■ **Data excerpts**
○ ○ ○ ○ ○ ○ ○
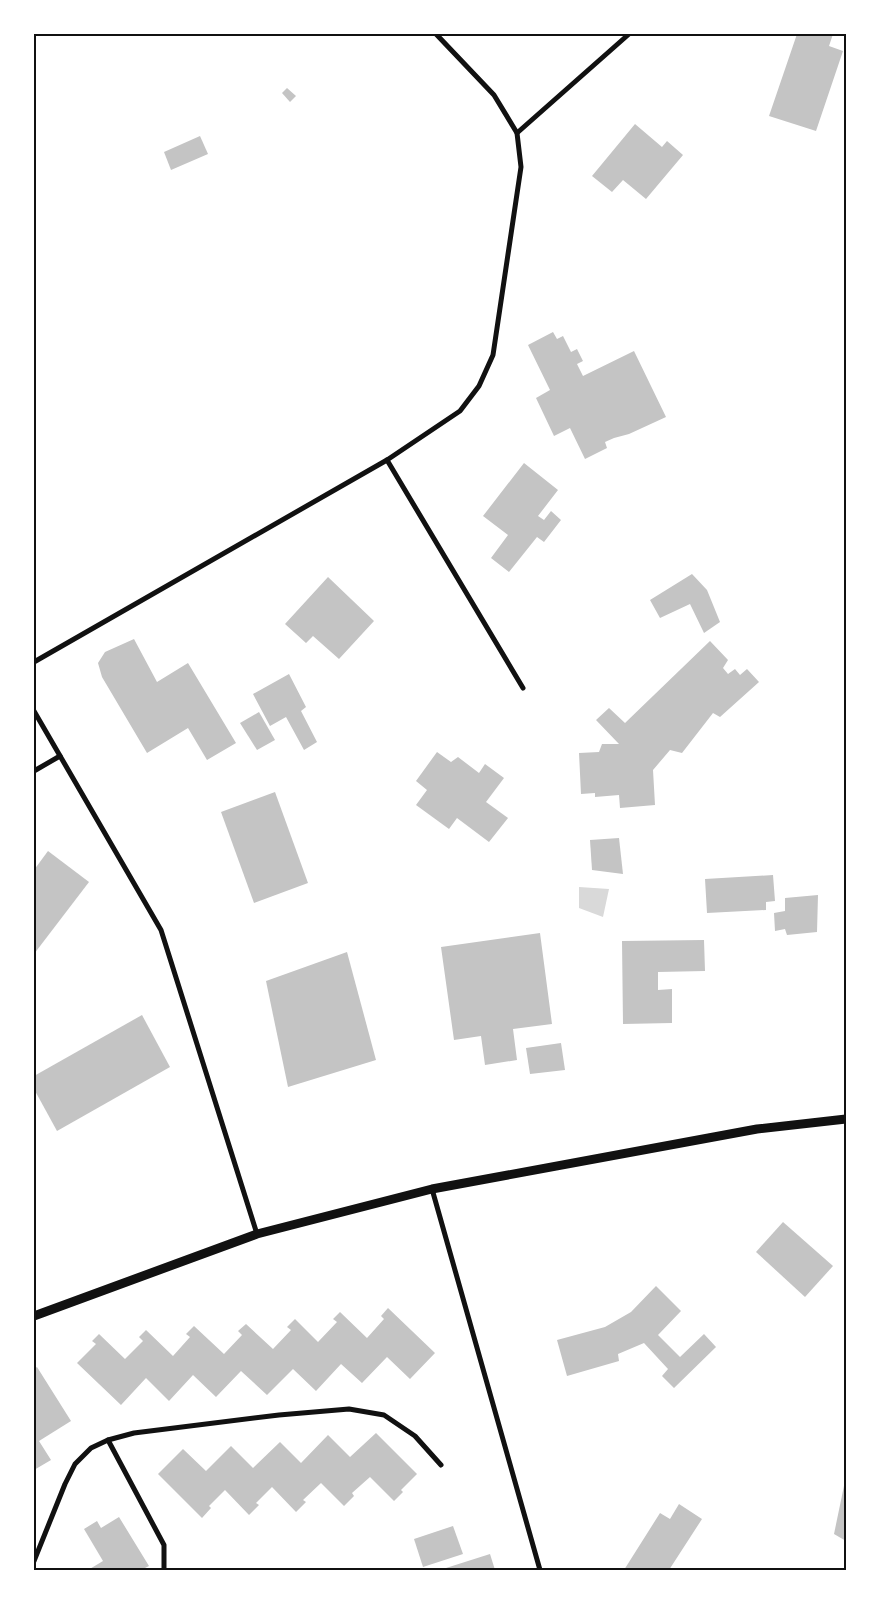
<svg xmlns="http://www.w3.org/2000/svg" width="880" height="1604" font-family="'Nunito Sans',sans-serif">
<style>
.water{fill:#d9d9d9}
.building{fill:#c4c4c4}
.lines{fill:none;stroke-linecap:round;stroke-linejoin:round}
.minor{stroke:#111;stroke-width:5}
.tertiary{stroke:#111;stroke-width:9}
.neatline{fill:none;stroke:#111;stroke-width:2}
</style>
<rect width="100%" height="100%" fill="#fff"/>
<path class="water" d="M579,887L609,889L603,917L579,908Z"/>
<g class="building">
<path d="M797,34H833L829,46L843,51L816,131L769,116Z"/>
<path d="M287,88L296,96L290,102L282,93Z"/>
<path d="M635,124L662,147L667,141L683,155L646,199L623,180L612,192L592,176Z"/>
<path d="M200,136L208,154L171,170L164,152Z"/>
<path d="M553,332L557,339L563,336L571,352L577,349L583,361L577,364L583,376L634,351L666,417L629,434L614,438L605,442L607,448L585,459L570,428L554,436L536,398L550,390L528,345Z"/>
<path d="M524,463L558,490L538,516L544,520L551,511L561,520L544,542L537,537L509,572L491,558L508,535L483,516Z"/>
<path d="M692,574L707,590L720,622L704,633L690,604L660,618L650,600Z"/>
<path d="M328,577L374,621L339,659L313,636L306,643L285,624Z"/>
<path d="M134,639L157,682L188,663L236,743L207,760L188,728L147,753L102,677L98,663L105,652Z"/>
<path d="M710,641L728,660L723,668L728,674L735,669L740,675L747,669L759,682L720,717L713,713L682,753L670,750L653,770L655,805L620,808L619,795L595,797V793L581,794L579,753L599,752L602,744H619L596,720L609,708L625,723Z"/>
<path d="M289,674L306,707L301,711L317,742L304,750L286,717L270,726L253,694Z"/>
<path d="M259,712L275,740L257,750L240,723Z"/>
<path d="M437,752L451,762L458,757L479,773L485,764L504,778L486,802L508,818L489,842L457,818L449,829L416,805L427,790L416,781Z"/>
<path d="M275,792L308,883L254,903L221,812Z"/>
<path d="M619,838L623,874L592,870L590,840Z"/>
<path d="M48,851L89,882L34,954V870Z"/>
<path d="M773,875L775,901L766,902V910L707,913L705,879Z"/>
<path d="M818,895L817,932L787,935L785,929L775,931L774,913L785,911V898Z"/>
<path d="M540,933L552,1024L513,1029L517,1060L485,1065L481,1036L454,1040L441,947Z"/>
<path d="M704,940L705,971L658,972V990L672,989V1023L623,1024L622,941Z"/>
<path d="M347,952L376,1060L288,1087L266,981Z"/>
<path d="M142,1015L170,1067L57,1131L34,1089V1076Z"/>
<path d="M561,1043L565,1070L530,1074L526,1048Z"/>
<path d="M783,1222L833,1266L805,1297L756,1252Z"/>
<path d="M656,1286L681,1311L658,1335L680,1357L704,1334L716,1347L674,1388L662,1376L668,1369L644,1343L618,1354L619,1361L567,1376L557,1340L605,1327L631,1312Z"/>
<path d="M388,1308L435,1353L410,1379L387,1357L362,1383L341,1364L316,1391L293,1369L267,1395L241,1371L216,1397L193,1375L169,1401L146,1378L121,1405L77,1363L96,1344L92,1341L99,1334L125,1359L143,1341L139,1337L146,1330L173,1356L190,1337L186,1334L194,1326L224,1354L242,1335L238,1331L246,1324L273,1349L291,1330L287,1327L295,1319L318,1342L337,1322L333,1319L340,1312L367,1338L384,1319L381,1316Z"/>
<path d="M37,1367L71,1421L39,1441L51,1460L34,1470V1369Z"/>
<path d="M376,1433L417,1474L401,1490L403,1492L394,1501L370,1477L352,1493L354,1496L344,1506L321,1483L303,1500L306,1502L296,1512L272,1487L256,1503L259,1505L249,1515L225,1490L209,1506L211,1508L202,1518L158,1474L183,1449L206,1471L231,1446L253,1468L280,1442L301,1463L328,1435L350,1457Z"/>
<path d="M845,1481H846V1541L834,1534Z"/>
<path d="M679,1504L702,1519L669,1570H624L660,1513L670,1519Z"/>
<path d="M119,1517L149,1566L141,1570H88L103,1561L84,1529L97,1521L101,1528Z"/>
<path d="M453,1526L463,1554L423,1567L414,1539Z"/>
<path d="M490,1554L495,1570H446V1568Z"/>
</g>
<g class="lines">
<g class="minor">
<path d="M517,133L629,34"/>
<path d="M387,460L523,688"/>
<path d="M34,662L387,460L460,411L479,386L493,355L521,167L517,133L494,95L436,34"/>
<path d="M34,711L161,930L257,1234"/>
<path d="M34,771L60,756"/>
<path d="M432,1189L540,1570"/>
<path d="M108,1440L164,1545V1570"/>
<path d="M34,1561L65,1484L75,1464L91,1448L108,1440L134,1433L279,1415L349,1409L384,1415L415,1436L441,1465"/>
</g>
<path class="tertiary" d="M34,1316L257,1234L432,1189L757,1129L846,1119"/>
</g>
<rect width="880" height="1604" fill="none" stroke="#ffffff" stroke-width="70"/>
<rect x="35" y="35" width="810" height="1534" class="neatline"/>
</svg>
○ ○ ○ ○ ○ ○ ○
■ **Aim of the task**
Please report how many lines of the entries above include "width". Only the number is wanted.

■ **Written solution**
7